Namun bukannya tanpa sosialisasi, setiap kebijakan selalu
disosialisasi sebelumnya. Termasuk sosialisasi batas waktu pembayaran
SPP. Bahkan sebulan sebelum itu, diumumkan bahwa pembayaran SPP mulai
dari tanggal sekian sampai sekian harus bayar SPP, termasuk lewat
selebaran.
"Itu sebagai bentuk sosialisasi. Agar kita melaksanakan apa yang menjadi tuntutan mereka untuk tertib administrasi," ungkapnya.
Selain itu, berdasarkan buku pedoman akademik yang menjadi
pegangan kampus dijelaskan secara jelas bahwa ketika mahasiswa tidak
membayar SPP maka dianggap cuti.
"Itu aturan main. Kami tidak mau melanggar aturan yang kita buat sendiri. Sekarang anak anak sudah mau Mid,".
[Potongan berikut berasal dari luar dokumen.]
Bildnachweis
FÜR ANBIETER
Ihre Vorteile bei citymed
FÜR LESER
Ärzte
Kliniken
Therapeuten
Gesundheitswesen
Wakil Rektor I Bidang Akademik Dr. H. Masnun, dengan tegas
menyebut tidak ada perpanjangan pembayaran SPP bagi mahasiswa yang telat
membayar SPP. Hal itu merupakan hasil keputusan rapat pumpinan. Selain
itu, jadwal pembayaran SPP saat ini sudah lewat yaitu pada bulan Januari
lalu. Sementara jika dilakukan perpanjangan akan berdampak pada sistem
PDPT dan sistem yang lainnya.
"Saya katakan kepada mahasiswa bahwa pembayaran SPP di
bulan Januari dan Juli. Di luar itu tidak ada yang bayar SPP,"
ungkapnya.
Meski mendapat banyak ancaman dan teror sejak kasus ini
bergulir, pihaknya konsisten tidak akan memperpanjang masa pembayaran
SPP.
"Pada prinsipnya kita bekerja berdasarkan sistem. Sekali
lagi ini demi perbaikan sistem. Kebijakan ini melalui proses panjang.
Kalau jadwal pembayaran SPP tidak hafal. Tapi kalau data-data di luar
itu mereka sangat hafal. Ini kan paradoks namanya, " jelas Masnun.
Sementara itu, terkait dengan data jumlah mahasiswa yang
telat membayar SPP, Wakil Rektor II Amir Aziz, menegaskan jumlah data
mahasiswa yang telat membayar SPP mencapai 309 orang mahasiswa dengan
rincian dari Fakuktas Ilmu Tarbiyah dan Kependidikan sebanyak 54 orang,
Fakultas Syariah dan Ekonomi Islam sebanyak 76 orang dan Fakuktas Dakwah
mencapai 22 orang. Dari jumlah itu, 152 orang di antaranya sudah
mengajukan cuti.
Mewakili Pemerintah Daerah NTB, Kadis Dikbud NTB H. Muh
Suruji, mendukung penuh upaya IAIN dalam memperbaiki sistem pengelolaan
kampus, apalagi saat ini sedang menuju perubahan alih status ke UIN mataram.
"Meski tidak bersinggungan langsung dengan IAIN, mewakili
Pemda yang mengurusi persoalan yang terkait dengan pendidikan dan
kebudayaan, pemerintah mendukung upaya perbaikan sistem, " ujarnya.